McCarthy kept out of sight for a few months, then took a role in the David Zucker-directed crackpot comedy BASEketball opposite Comedy Central's South Park creators, Trey Parker and Matt Stone. Her role isn't huge, but she's in fine company. And overall, she's not nearly as stamped out as some people might wish. When I meet her in one of Santa Monica's good-to-be-seen-in restaurants, every pampered head in the place turns to watch her walk in. Simply groomed in a demure knit blouse and slacks, she's far prettier and softer than one might expect. Warmer, too.

But not wholly unlike the brassy TV icon of old. "I'm shitting my pants," she declares when I ask how she's doing these days. "This is the first time I'm without a contract. It's scary. Since 1994, I'd been working 17 hours a day, seven days a week, and the contract just expired in March. In some respects, I feel like I'm having a real breather. I'm terrified, though, because now that I'm not under contract, I have to do it on my own. There's no one ruling me so I can't blame it on anybody."

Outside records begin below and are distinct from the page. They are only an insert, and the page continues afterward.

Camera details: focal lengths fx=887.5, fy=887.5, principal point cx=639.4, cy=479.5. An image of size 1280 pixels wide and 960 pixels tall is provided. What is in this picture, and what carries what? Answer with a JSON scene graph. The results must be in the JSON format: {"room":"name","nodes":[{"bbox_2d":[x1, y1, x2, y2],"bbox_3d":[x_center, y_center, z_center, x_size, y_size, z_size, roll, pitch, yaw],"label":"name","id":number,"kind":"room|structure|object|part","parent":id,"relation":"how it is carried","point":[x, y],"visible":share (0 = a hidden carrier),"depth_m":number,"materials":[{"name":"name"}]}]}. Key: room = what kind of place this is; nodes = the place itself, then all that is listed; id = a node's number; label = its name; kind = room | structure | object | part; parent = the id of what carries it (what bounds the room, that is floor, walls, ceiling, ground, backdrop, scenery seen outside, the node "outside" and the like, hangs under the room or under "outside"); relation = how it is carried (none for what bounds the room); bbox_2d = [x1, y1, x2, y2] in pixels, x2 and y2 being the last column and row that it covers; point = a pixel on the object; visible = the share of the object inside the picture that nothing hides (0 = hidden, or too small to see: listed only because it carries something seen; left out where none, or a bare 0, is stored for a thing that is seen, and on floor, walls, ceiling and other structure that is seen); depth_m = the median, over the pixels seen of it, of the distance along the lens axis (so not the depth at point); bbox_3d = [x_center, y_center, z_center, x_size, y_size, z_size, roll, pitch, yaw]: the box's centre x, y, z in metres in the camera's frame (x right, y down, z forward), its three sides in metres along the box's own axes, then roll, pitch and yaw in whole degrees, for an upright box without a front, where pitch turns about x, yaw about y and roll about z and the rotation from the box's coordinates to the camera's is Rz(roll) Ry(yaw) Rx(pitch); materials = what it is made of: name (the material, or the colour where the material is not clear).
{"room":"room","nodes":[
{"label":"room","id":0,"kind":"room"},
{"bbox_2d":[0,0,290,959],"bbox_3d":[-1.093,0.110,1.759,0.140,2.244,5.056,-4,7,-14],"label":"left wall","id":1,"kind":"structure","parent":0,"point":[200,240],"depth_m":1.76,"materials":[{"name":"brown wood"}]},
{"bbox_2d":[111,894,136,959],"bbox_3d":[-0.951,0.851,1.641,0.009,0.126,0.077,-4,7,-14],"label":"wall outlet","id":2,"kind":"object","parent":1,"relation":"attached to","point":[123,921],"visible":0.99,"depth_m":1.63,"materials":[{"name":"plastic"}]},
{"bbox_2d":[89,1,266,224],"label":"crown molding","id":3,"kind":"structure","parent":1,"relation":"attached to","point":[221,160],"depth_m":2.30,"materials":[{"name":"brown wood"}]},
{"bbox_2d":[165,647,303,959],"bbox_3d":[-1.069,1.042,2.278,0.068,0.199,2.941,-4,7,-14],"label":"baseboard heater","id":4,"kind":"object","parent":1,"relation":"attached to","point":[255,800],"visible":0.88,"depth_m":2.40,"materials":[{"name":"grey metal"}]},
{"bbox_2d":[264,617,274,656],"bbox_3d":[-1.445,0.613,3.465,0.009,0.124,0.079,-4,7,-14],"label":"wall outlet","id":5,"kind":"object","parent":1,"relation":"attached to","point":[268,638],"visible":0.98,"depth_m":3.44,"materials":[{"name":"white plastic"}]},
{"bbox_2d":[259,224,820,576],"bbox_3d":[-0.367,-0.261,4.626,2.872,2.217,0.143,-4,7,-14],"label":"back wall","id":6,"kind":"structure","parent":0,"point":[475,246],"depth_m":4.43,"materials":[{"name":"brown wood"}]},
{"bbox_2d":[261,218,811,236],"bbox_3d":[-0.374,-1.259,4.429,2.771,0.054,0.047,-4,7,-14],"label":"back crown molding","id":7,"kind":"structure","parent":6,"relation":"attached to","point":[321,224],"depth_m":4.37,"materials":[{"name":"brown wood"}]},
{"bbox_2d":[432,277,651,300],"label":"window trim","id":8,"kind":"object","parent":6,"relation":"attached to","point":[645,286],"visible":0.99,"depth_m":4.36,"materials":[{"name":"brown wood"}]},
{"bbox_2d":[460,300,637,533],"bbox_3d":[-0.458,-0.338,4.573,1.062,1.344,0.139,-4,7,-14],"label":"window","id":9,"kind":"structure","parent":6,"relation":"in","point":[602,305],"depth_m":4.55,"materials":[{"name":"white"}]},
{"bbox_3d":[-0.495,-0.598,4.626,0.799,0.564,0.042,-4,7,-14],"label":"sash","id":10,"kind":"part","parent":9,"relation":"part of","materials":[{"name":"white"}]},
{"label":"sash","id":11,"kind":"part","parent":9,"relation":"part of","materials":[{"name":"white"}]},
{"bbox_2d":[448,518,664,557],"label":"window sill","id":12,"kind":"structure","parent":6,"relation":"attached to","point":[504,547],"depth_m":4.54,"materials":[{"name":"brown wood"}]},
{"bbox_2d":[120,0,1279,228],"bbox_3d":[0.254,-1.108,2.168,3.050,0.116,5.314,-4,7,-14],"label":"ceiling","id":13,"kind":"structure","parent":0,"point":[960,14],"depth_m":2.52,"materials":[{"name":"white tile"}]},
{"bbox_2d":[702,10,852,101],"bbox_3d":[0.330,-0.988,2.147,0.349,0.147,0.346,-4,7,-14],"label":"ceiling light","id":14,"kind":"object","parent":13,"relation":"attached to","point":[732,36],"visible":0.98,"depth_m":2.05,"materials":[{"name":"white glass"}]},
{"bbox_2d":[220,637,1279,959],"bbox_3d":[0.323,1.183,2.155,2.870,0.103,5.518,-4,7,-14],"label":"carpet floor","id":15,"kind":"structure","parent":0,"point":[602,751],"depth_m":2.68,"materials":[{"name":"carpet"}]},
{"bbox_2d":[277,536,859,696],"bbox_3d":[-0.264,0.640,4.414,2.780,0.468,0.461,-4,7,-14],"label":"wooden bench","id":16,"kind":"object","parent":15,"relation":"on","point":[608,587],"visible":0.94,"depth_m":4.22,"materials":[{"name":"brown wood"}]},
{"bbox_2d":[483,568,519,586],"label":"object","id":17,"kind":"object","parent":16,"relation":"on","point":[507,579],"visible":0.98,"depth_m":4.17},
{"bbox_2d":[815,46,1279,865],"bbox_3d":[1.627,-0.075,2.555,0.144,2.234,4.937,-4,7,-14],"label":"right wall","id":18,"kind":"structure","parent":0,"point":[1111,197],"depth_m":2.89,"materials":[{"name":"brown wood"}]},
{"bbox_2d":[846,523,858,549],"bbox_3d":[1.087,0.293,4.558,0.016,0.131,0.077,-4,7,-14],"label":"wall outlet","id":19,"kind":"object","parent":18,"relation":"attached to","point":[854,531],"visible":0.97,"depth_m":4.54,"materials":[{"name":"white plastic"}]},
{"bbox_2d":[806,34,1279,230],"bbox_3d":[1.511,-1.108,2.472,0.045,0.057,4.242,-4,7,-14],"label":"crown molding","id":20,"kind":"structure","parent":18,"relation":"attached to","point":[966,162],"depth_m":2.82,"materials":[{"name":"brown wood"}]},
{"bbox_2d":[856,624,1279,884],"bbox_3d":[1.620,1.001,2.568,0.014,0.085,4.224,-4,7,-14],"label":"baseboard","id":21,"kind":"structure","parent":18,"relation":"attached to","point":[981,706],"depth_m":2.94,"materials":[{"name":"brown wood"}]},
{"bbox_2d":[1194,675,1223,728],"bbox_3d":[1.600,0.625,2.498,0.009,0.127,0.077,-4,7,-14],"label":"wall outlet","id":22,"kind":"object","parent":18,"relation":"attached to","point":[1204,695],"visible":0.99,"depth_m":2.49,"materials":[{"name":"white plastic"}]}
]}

What exactly is it she wants to do on her own? "From the time I was a little girl, I was simply going to be a movie star," she declares without batting an eyelash. "I'm looking for the legendary, all-the-way-up-until-I'm-dead career." McCarthy takes a bite of spaghetti and a sip of Coke and continues, "When I meet with executives, I think they think I'm going to come in like the psychotic cheerleader, without a brain or a vision. I think they think I'm out every night living it up during my so-called 'last days on top.' But I'm very competitive, very focused. Once I talk with them, they see pretty quickly that I'm not some idiot just doing what I do to flaunt my butt cheeks."

So where does McCarthy put the blame for her recent flameout? Wasn't it she herself who, after Singled Out, jumped into two ill-conceived TV shows, never slowing to fine-tune her act or beef up her skills? "I don't think a lot of people realize this, but when I signed the contract for Singled Out, there was a paragraph that said, basically, 'We have the right to create up to two other shows for you--another MTV show and a show on a major network.' When I signed for Singled Out, I signed on for The Jenny McCarthy Show and Jenny without a choice. I couldn't take a break, even though I said, 'I think I'm getting a little too overexposed, you guys.'"

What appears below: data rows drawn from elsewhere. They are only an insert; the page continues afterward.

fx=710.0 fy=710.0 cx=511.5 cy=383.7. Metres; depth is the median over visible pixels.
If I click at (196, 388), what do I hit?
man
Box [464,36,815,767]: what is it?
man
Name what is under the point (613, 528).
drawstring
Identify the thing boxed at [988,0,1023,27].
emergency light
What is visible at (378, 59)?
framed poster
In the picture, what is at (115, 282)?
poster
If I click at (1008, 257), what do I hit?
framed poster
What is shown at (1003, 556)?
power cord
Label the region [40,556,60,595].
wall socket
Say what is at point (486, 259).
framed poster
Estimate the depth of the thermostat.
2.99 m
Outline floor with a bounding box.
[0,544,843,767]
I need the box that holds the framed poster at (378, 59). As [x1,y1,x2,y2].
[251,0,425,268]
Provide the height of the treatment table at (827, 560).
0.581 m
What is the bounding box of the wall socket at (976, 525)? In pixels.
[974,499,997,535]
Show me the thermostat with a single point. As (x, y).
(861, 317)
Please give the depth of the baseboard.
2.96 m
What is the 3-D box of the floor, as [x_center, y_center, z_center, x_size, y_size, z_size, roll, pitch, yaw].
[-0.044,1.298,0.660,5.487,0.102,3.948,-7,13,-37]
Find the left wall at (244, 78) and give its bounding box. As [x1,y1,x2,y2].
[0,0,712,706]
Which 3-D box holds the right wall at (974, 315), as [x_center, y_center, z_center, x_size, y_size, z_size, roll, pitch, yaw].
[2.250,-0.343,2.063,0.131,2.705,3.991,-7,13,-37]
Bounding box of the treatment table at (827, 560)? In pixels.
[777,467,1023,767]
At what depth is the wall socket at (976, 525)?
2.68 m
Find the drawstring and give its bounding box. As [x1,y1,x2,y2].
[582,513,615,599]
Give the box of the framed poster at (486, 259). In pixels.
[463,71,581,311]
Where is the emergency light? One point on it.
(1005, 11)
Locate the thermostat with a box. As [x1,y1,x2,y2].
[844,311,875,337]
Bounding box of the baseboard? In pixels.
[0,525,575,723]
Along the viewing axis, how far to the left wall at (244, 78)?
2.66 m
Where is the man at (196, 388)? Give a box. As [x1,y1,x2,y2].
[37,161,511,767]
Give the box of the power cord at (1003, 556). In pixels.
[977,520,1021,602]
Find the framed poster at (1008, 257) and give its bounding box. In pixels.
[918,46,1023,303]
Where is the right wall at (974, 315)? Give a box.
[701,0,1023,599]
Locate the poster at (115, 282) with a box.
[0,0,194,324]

Rumors from the set of Jenny, which cast McCarthy as a Utica, New York, convenience store clerk who finds she's been left a posh Hollywood Hills bachelor pad by her recently deceased, B-movie-star dad (played by George Hamilton), characterized the star of the show as a deer trapped in klieg lights. "When NBC told me I was going to be the savior of Sunday night," McCarthy says, "I was, like, 'Holy shit. That's the kiss of death.' No matter how 'hot' you are, it's impossible to save a night--especially with a new show. People were questioning and second-guessing constantly and I was hearing different notes from so many different people, when I had no say on anything. I didn't even want the show to be called Jenny, and I sure didn't want to play someone who keeps whining, 'Where's my dad? I really need a dad!' They put me in a little flip hairdo and squeaky-cleaned me. They were burying me.

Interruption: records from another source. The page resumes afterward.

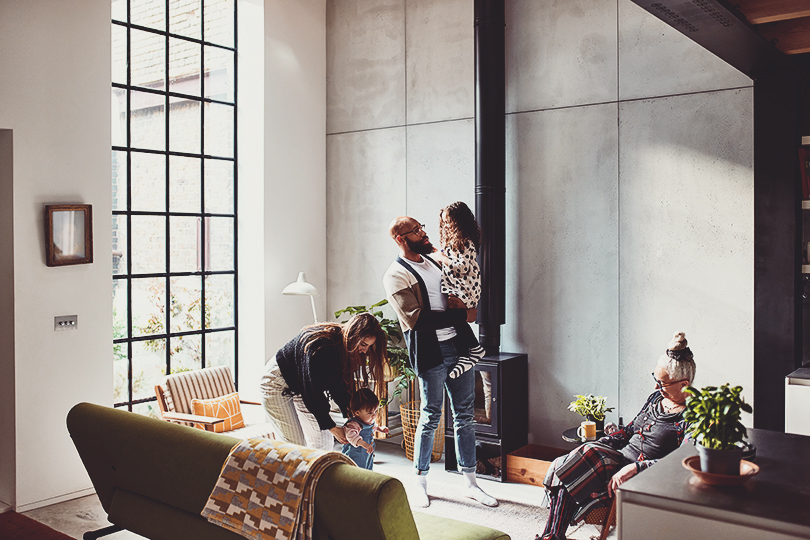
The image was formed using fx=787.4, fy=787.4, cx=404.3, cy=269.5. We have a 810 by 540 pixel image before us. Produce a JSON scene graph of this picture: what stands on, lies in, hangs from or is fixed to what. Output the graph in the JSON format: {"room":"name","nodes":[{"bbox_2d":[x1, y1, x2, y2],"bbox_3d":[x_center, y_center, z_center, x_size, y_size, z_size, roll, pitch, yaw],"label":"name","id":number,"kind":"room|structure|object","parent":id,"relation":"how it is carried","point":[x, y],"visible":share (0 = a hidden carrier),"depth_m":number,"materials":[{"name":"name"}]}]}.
{"room":"living room","nodes":[
{"label":"living room","id":0,"kind":"room"},
{"bbox_2d":[0,0,329,514],"bbox_3d":[-2.502,-0.521,4.357,0.274,3.969,5.606,0,1,38],"label":"left wall","id":1,"kind":"structure","parent":0,"point":[40,263],"depth_m":4.97,"materials":[{"name":"white paint"}]},
{"bbox_2d":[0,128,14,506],"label":"doorway","id":2,"kind":"object","parent":1,"relation":"in","point":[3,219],"visible":0.92,"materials":[{"name":"paint"}]},
{"bbox_2d":[2,486,93,513],"bbox_3d":[-2.263,1.399,4.393,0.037,0.084,1.445,0,1,38],"label":"baseboard","id":3,"kind":"structure","parent":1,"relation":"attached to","point":[70,495],"depth_m":4.72,"materials":[{"name":"white paint"}]},
{"bbox_2d":[54,315,77,330],"bbox_3d":[-1.992,0.310,4.629,0.019,0.086,0.122,0,1,38],"label":"light switch","id":4,"kind":"object","parent":1,"relation":"attached to","point":[62,320],"visible":0.97,"depth_m":4.63,"materials":[{"name":"metal"}]},
{"bbox_2d":[44,203,93,265],"bbox_3d":[-2.005,-0.207,4.696,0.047,0.368,0.277,0,1,38],"label":"picture frame","id":5,"kind":"object","parent":1,"relation":"attached to","point":[61,210],"visible":0.99,"depth_m":4.70,"materials":[{"name":"brown wood"}]},
{"bbox_2d":[111,0,238,415],"bbox_3d":[-1.789,-0.520,5.992,0.105,3.476,1.283,0,1,38],"label":"window","id":6,"kind":"structure","parent":1,"relation":"in","point":[130,339],"depth_m":6.01,"materials":[{"name":"glass"}]},
{"bbox_2d":[7,439,611,539],"bbox_3d":[-0.056,1.478,2.573,6.550,0.112,6.092,0,1,38],"label":"floor","id":7,"kind":"structure","parent":0,"point":[80,521],"depth_m":4.97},
{"bbox_2d":[0,510,74,539],"bbox_3d":[-1.928,1.382,3.401,1.765,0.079,1.185,0,1,38],"label":"rug","id":8,"kind":"object","parent":7,"relation":"on","point":[48,539],"visible":0.99,"depth_m":4.06,"materials":[{"name":"carpet"}]},
{"bbox_2d":[154,366,277,438],"bbox_3d":[-1.211,1.065,5.316,0.765,0.723,0.687,0,1,38],"label":"armchair","id":9,"kind":"object","parent":7,"relation":"on","point":[160,402],"visible":0.48,"depth_m":5.28,"materials":[{"name":"brown wood"}]},
{"bbox_2d":[190,393,245,431],"bbox_3d":[-1.239,0.958,5.239,0.178,0.220,0.357,0,1,38],"label":"orange pillow","id":10,"kind":"object","parent":9,"relation":"on","point":[238,417],"visible":0.77,"depth_m":5.19,"materials":[{"name":"orange fabric"}]},
{"bbox_2d":[64,402,510,539],"bbox_3d":[-0.541,1.030,3.292,1.931,0.786,0.899,0,1,38],"label":"green sofa","id":11,"kind":"object","parent":7,"relation":"on","point":[83,411],"visible":0.83,"depth_m":3.22,"materials":[{"name":"green fabric"}]},
{"bbox_2d":[201,436,351,539],"bbox_3d":[-0.453,0.851,2.971,0.502,0.349,0.413,0,1,38],"label":"throw blanket","id":12,"kind":"object","parent":11,"relation":"on","point":[294,454],"visible":0.96,"depth_m":2.87,"materials":[{"name":"beige fabric"}]},
{"bbox_2d":[281,271,320,323],"bbox_3d":[-0.713,0.494,5.673,0.301,0.946,0.402,0,1,17],"label":"floor lamp","id":13,"kind":"object","parent":7,"relation":"on","point":[305,285],"visible":0.66,"depth_m":5.56,"materials":[{"name":"white metal"}]},
{"bbox_2d":[260,312,390,453],"bbox_3d":[-0.455,0.789,4.389,0.690,1.079,0.633,0,1,38],"label":"woman","id":14,"kind":"object","parent":7,"relation":"on","point":[297,355],"visible":0.84,"depth_m":4.23},
{"bbox_2d":[340,387,387,469],"bbox_3d":[-0.257,1.045,4.584,0.247,0.656,0.287,0,1,38],"label":"child","id":15,"kind":"object","parent":7,"relation":"on","point":[363,408],"visible":0.68,"depth_m":4.56},
{"bbox_2d":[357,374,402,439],"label":"plant stand","id":16,"kind":"object","parent":7,"relation":"on","point":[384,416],"visible":0.33,"depth_m":5.88,"materials":[{"name":"brown wood"}]},
{"bbox_2d":[400,399,443,463],"bbox_3d":[0.142,1.183,5.798,0.354,0.400,0.352,0,1,38],"label":"wicker basket","id":17,"kind":"object","parent":7,"relation":"on","point":[408,449],"visible":0.49,"depth_m":5.69,"materials":[{"name":"wicker"}]},
{"bbox_2d":[334,301,415,409],"bbox_3d":[-0.152,0.660,5.940,0.779,0.827,0.705,0,1,38],"label":"potted plant","id":18,"kind":"object","parent":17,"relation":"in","point":[351,310],"visible":0.35,"depth_m":5.85,"materials":[{"name":"green plant"}]},
{"bbox_2d":[441,352,528,480],"bbox_3d":[0.570,0.988,5.468,0.441,0.806,0.467,0,1,38],"label":"wood stove","id":19,"kind":"object","parent":7,"relation":"on","point":[519,358],"visible":0.68,"depth_m":5.30,"materials":[{"name":"black"}]},
{"bbox_2d":[473,0,505,354],"bbox_3d":[0.589,-0.834,5.453,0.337,2.811,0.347,0,1,38],"label":"stove pipe","id":20,"kind":"object","parent":19,"relation":"on","point":[487,211],"visible":0.85,"depth_m":5.38,"materials":[{"name":"black metal"}]},
{"bbox_2d":[410,477,609,539],"bbox_3d":[0.079,1.415,3.643,2.381,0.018,2.505,0,1,38],"label":"rug","id":21,"kind":"object","parent":7,"relation":"on","point":[484,518],"visible":0.34,"depth_m":4.50,"materials":[{"name":"carpet"}]},
{"bbox_2d":[385,213,494,504],"bbox_3d":[0.205,0.519,4.853,0.594,1.717,0.632,-1,1,-31],"label":"man","id":22,"kind":"object","parent":21,"relation":"on","point":[401,284],"visible":0.92,"depth_m":4.71},
{"bbox_2d":[433,202,487,380],"bbox_3d":[0.318,0.119,4.699,0.340,0.986,0.363,0,1,38],"label":"child","id":23,"kind":"object","parent":22,"relation":"in","point":[450,208],"visible":0.77,"depth_m":4.64},
{"bbox_2d":[594,492,617,539],"bbox_3d":[1.278,1.072,3.776,0.654,0.714,0.632,0,1,38],"label":"wooden chair","id":24,"kind":"object","parent":21,"relation":"on","point":[607,521],"visible":0.14,"depth_m":3.66,"materials":[{"name":"brown wood"}]},
{"bbox_2d":[536,332,697,539],"bbox_3d":[1.103,0.848,3.775,0.600,1.039,0.845,0,1,38],"label":"woman","id":25,"kind":"object","parent":24,"relation":"on","point":[679,377],"visible":0.68,"depth_m":3.71},
{"bbox_2d":[506,444,568,486],"bbox_3d":[0.950,1.307,5.173,0.443,0.180,0.350,0,1,38],"label":"wooden crate","id":26,"kind":"object","parent":7,"relation":"on","point":[527,463],"visible":0.54,"depth_m":5.14,"materials":[{"name":"brown wood"}]},
{"bbox_2d":[562,426,610,443],"bbox_3d":[1.160,1.218,4.789,0.401,0.418,0.406,0,1,38],"label":"side table","id":27,"kind":"object","parent":7,"relation":"on","point":[571,435],"visible":0.24,"depth_m":4.76,"materials":[{"name":"black"}]},
{"bbox_2d":[579,420,596,440],"bbox_3d":[1.066,0.934,4.565,0.086,0.092,0.088,0,1,38],"label":"mug","id":28,"kind":"object","parent":27,"relation":"on","point":[588,424],"visible":0.98,"depth_m":4.53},
{"bbox_2d":[568,393,612,432],"bbox_3d":[1.128,0.869,4.756,0.275,0.251,0.276,-1,1,-37],"label":"potted plant","id":29,"kind":"object","parent":27,"relation":"on","point":[595,411],"visible":0.87,"depth_m":4.73,"materials":[{"name":"green plant"}]},
{"bbox_2d":[617,427,809,539],"bbox_3d":[1.568,1.014,1.979,1.833,0.825,0.832,0,1,38],"label":"kitchen island","id":30,"kind":"object","parent":7,"relation":"on","point":[788,436],"visible":0.89,"depth_m":2.12,"materials":[{"name":"grey stone"}]},
{"bbox_2d":[682,454,758,485],"bbox_3d":[0.902,0.580,2.244,0.203,0.040,0.205,0,1,38],"label":"terracotta bowl","id":31,"kind":"object","parent":30,"relation":"on","point":[699,473],"visible":0.59,"depth_m":2.20,"materials":[{"name":"brown ceramic"}]},
{"bbox_2d":[681,383,752,473],"bbox_3d":[0.889,0.450,2.236,0.195,0.257,0.199,0,1,24],"label":"potted plant","id":32,"kind":"object","parent":31,"relation":"in","point":[715,417],"visible":0.96,"depth_m":2.20,"materials":[{"name":"green plant"}]},
{"bbox_2d":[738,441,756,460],"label":"dark bowl","id":33,"kind":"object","parent":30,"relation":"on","point":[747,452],"visible":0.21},
{"bbox_2d":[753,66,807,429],"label":"dark cabinet","id":34,"kind":"object","parent":7,"relation":"on","point":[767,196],"visible":0.73,"depth_m":4.46,"materials":[{"name":"black"}]},
{"bbox_2d":[798,146,809,201],"bbox_3d":[2.218,-0.500,4.209,0.179,0.284,0.186,0,1,38],"label":"book","id":35,"kind":"object","parent":34,"relation":"in","point":[807,183],"visible":0.84,"depth_m":4.18,"materials":[{"name":"red paper"}]},
{"bbox_2d":[784,366,809,435],"bbox_3d":[2.499,0.957,3.920,1.044,0.830,0.643,0,1,38],"label":"white cabinet","id":36,"kind":"object","parent":7,"relation":"on","point":[793,413],"visible":0.55,"depth_m":3.96,"materials":[{"name":"white"}]},
{"bbox_2d":[328,0,762,447],"bbox_3d":[1.444,-0.584,5.208,5.381,3.983,0.196,0,1,38],"label":"concrete wall","id":37,"kind":"structure","parent":0,"point":[596,107],"depth_m":5.36,"materials":[{"name":"grey concrete"}]},
{"bbox_2d":[629,0,809,78],"bbox_3d":[1.372,-1.248,2.691,1.854,0.327,4.079,0,1,38],"label":"ceiling beam","id":38,"kind":"structure","parent":0,"point":[714,46],"depth_m":3.75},
{"bbox_2d":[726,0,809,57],"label":"ceiling","id":39,"kind":"structure","parent":0,"point":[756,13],"depth_m":3.71,"materials":[{"name":"brown wood"}]},
{"bbox_2d":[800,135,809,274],"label":"shelf","id":40,"kind":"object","parent":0,"point":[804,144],"visible":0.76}
]}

Did she read the reviews? She nods, laughing, "All 200 of them, and maybe two of those were good. In the end, I could say it was NBC. I could say it was the writing. I could say it was me. Maybe all of the above. I don't know who to blame. I was totally devastated when the show was canceled. I bawled my eyes out. The network didn't even tell me--I found out from the makeup girls, because their agents had canceled them for the following day." Ouch.